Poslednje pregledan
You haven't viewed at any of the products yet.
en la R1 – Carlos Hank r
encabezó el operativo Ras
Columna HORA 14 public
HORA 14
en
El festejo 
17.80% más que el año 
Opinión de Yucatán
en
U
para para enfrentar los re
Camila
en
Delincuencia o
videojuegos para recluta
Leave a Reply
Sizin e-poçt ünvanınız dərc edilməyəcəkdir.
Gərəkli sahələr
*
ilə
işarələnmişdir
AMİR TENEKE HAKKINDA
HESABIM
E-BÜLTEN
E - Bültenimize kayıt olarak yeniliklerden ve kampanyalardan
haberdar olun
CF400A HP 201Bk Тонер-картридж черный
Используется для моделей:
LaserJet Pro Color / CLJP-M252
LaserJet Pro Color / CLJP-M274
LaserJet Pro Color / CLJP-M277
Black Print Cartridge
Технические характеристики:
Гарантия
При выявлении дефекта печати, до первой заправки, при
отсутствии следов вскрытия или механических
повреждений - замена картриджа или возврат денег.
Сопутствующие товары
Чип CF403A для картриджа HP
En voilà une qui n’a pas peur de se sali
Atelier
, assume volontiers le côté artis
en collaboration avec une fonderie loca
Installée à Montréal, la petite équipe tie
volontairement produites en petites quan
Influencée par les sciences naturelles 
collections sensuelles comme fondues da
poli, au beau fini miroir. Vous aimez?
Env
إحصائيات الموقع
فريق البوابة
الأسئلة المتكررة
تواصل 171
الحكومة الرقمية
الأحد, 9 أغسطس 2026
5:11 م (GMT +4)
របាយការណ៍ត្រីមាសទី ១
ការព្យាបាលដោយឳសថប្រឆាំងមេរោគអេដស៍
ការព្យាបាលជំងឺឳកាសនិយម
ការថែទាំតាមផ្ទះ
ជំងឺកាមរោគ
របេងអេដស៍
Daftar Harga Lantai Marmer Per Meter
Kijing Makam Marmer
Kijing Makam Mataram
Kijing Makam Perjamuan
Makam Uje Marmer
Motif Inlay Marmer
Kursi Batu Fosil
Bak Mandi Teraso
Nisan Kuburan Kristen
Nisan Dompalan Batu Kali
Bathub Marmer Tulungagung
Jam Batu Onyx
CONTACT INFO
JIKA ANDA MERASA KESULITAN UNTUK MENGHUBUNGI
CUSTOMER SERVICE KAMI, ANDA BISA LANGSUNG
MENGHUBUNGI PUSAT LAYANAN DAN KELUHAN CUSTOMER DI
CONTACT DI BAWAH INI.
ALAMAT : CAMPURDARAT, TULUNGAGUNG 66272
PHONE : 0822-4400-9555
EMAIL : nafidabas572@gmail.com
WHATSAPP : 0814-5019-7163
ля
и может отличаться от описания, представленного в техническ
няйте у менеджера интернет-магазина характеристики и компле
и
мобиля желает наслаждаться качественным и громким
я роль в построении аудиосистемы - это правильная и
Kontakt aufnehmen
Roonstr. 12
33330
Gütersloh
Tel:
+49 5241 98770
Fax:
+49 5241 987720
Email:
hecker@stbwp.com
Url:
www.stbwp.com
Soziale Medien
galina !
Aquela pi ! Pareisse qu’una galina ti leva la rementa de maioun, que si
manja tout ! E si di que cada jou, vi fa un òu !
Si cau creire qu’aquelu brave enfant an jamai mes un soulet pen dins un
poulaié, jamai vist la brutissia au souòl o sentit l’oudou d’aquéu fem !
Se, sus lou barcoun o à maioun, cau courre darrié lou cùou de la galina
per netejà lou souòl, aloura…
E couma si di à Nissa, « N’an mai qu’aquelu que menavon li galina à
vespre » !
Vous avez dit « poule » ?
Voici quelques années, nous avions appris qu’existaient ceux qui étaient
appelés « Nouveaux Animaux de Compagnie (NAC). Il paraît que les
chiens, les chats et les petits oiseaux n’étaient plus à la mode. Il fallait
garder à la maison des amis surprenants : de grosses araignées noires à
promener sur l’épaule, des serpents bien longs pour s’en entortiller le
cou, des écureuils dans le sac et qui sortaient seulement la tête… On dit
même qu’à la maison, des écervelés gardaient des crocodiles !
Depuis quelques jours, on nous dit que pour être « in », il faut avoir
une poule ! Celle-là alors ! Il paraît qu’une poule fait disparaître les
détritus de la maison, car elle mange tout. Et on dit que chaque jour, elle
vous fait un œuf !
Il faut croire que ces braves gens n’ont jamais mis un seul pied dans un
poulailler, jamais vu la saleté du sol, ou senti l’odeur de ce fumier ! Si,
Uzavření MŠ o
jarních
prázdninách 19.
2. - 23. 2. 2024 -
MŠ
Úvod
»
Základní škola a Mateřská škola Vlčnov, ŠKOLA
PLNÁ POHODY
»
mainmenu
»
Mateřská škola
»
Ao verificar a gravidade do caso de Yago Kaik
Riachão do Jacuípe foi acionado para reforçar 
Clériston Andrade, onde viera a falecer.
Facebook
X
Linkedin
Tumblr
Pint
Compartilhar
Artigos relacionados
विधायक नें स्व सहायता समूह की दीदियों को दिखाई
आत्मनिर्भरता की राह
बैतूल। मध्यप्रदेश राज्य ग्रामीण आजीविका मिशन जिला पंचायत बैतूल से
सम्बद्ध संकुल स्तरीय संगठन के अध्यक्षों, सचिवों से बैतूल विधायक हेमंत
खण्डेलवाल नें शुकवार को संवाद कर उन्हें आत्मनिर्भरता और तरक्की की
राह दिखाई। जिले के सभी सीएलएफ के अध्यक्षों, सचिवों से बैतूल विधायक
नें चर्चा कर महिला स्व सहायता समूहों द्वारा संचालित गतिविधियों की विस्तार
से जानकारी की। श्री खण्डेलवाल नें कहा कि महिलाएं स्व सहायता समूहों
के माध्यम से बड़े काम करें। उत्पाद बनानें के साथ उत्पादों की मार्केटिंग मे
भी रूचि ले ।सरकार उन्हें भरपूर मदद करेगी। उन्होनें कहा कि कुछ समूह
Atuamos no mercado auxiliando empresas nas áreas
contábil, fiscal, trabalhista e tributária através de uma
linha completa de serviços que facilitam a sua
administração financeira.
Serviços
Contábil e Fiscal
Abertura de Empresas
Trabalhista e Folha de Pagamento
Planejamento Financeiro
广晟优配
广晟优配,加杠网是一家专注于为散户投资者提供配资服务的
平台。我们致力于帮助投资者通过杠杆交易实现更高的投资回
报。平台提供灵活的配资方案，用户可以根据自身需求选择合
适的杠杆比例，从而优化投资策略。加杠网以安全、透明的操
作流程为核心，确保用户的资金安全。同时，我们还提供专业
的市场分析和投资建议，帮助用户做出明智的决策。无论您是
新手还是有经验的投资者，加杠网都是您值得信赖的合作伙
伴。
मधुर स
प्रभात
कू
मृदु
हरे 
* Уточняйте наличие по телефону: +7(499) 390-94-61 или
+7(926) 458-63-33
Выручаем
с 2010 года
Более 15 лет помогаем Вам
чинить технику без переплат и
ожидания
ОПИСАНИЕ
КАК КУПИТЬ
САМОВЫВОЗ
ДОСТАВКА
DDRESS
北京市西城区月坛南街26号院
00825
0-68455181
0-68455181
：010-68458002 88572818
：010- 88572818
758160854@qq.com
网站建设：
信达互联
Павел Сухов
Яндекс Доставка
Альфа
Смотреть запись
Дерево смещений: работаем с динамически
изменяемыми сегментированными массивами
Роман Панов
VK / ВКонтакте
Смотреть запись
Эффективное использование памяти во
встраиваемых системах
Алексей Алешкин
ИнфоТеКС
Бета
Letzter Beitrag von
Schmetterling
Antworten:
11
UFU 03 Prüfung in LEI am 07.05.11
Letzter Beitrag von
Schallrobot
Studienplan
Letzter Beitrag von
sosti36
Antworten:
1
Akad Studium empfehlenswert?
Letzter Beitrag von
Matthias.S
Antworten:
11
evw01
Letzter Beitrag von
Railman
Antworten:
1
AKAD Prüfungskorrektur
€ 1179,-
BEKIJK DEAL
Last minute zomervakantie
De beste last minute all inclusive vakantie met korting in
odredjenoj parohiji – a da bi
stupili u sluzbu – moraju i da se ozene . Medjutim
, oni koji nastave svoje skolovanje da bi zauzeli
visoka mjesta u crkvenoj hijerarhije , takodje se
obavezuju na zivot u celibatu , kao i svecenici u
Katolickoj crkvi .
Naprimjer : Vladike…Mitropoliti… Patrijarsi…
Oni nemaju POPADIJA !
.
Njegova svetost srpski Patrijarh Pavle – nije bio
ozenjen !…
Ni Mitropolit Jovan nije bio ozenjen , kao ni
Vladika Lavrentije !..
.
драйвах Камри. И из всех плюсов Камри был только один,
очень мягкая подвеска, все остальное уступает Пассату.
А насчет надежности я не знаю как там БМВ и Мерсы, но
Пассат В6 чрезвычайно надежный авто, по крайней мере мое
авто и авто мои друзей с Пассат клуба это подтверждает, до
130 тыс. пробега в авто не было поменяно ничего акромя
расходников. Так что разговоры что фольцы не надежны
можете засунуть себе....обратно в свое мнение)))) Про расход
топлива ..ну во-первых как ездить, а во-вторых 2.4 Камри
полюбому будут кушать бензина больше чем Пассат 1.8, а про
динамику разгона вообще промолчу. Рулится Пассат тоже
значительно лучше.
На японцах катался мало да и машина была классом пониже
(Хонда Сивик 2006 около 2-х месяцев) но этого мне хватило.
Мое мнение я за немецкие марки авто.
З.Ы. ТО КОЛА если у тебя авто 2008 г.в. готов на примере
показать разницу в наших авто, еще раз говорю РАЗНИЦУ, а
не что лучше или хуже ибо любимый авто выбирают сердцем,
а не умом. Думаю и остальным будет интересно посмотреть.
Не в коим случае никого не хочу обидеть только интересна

--

ACTIVITY » Please arrange the listing, from its first line through the line holding "CF400A HP 201Bk Тонер-картридж черный", inclusive, as a Markdown table with the columns Row and Text. Number the rows and leave out blank lines.

TASK RESULT »
| Row | Text |
|---|---|
| 1 | Poslednje pregledan |
| 2 | You haven't viewed at any of the products yet. |
| 3 | en la R1 – Carlos Hank r |
| 4 | encabezó el operativo Ras |
| 5 | Columna HORA 14 public |
| 6 | HORA 14 |
| 7 | en |
| 8 | El festejo  |
| 9 | 17.80% más que el año  |
| 10 | Opinión de Yucatán |
| 11 | en |
| 12 | U |
| 13 | para para enfrentar los re |
| 14 | Camila |
| 15 | en |
| 16 | Delincuencia o |
| 17 | videojuegos para recluta |
| 18 | Leave a Reply |
| 19 | Sizin e-poçt ünvanınız dərc edilməyəcəkdir. |
| 20 | Gərəkli sahələr |
| 21 | * |
| 22 | ilə |
| 23 | işarələnmişdir |
| 24 | AMİR TENEKE HAKKINDA |
| 25 | HESABIM |
| 26 | E-BÜLTEN |
| 27 | E - Bültenimize kayıt olarak yeniliklerden ve kampanyalardan |
| 28 | haberdar olun |
| 29 | CF400A HP 201Bk Тонер-картридж черный |